Related to traffic shaping is the whole idea of agreeing with a network
service provider to a flow specification. A flow specification describes
what sort of traffic you will put into the net, and what sort of quality
if service you expect from it. Some of the quality of service parameters
are:
-
loss sensitivity (number of lost bytes per unit of time)
-
loss interval (the unit of time for calculating loss)
-
burst loss sensitivity (how long of a loss burst can be tolerated)
-
minimum delay (how large of a delay before the app notices)
-
maximum delay variation (the variance or jitter in the inter-packet delay)
-
quality of guarantee (how serious the spec is to the application)
Leaky bucket algorithm
A buffer tha converts an unregulated, bursty traffic flow into a regulated,
smooth, predictable flow. You put the buffer in between a traffic source
and the subnet. The buffer acts like a single server queue with a finite
queue length. Packets put in the buffer when it is full are thrown away.
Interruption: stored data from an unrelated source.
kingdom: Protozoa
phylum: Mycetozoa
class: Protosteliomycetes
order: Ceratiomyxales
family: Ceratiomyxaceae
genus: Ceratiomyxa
The buffer may drain onto the subnet either by some number of packets per
unit time, or by some total number of bytes per unit time (helpful if packets
vary greatly in size).
A variant on the leaky bucket is the token bucket. The bucket is filled
with tokens at a certain rate. A packet must grab and destroy a token to
leave the bucket. Packets are never lost, they just have to wait for an
available token. Some bursts are allowed (up to the number tokens in the
bucket) which is a good match for some applications (compromise with congestion
and source needs).
Choke packets
Routers monitor the utilization of their output line and send special choke
packets back to hosts using output lines whose utilization has exceeded
some warning level. The utilization can be estimated by sampling it periodically
and blending the new value (either in use, f = 1 or not in use, f = 0)
with the current value for U. The weight a controls how rapidly the router
adjusts to changes:
Unew = a * Uold + (1-a) * f
When the sending host receives the choke packet it reduces the flow of
traffic it is sending to the subnet (often times done by factors of 1/2,
1/4, 1/8, ... as needed). Then it stops watching for choke packets, since
other packets which are in transit will probably also cause the congested
router to send more choke packets. When a packet is forwarded on a congested
line it is marked so that downstream routers don't also generate choke
packets for the sending host corresponding to the same packet.
Potential problems
What makes a host throttle back when it receives a choke packet?
What about high speed data rates and long transmission channels?
Load shedding
This is what routers do when they run out of buffers. If they must throw
away a packet then they can at least try to pick the best packets to pitch.
This depends on the application and on the error strategy used in the data
link layer. Older packets will be worse to throw away for a file transfer
than newer ones, since they will cause a gap in the received packets and
a go-back-n strategy may be employed by the data link layer. For real-time
voice or video it is probably better to throw away old data (already obsolete?)
and keep new packets.
Who knows best which packets can be dropped? The application. Getting
the application to mark packets with priority requires some incentive like
cheaper transmission rates for lower priority packets.
It appears to be better for routers to start dropping packets as soon
as congestion seems likely, rather than wait for congestion to take over.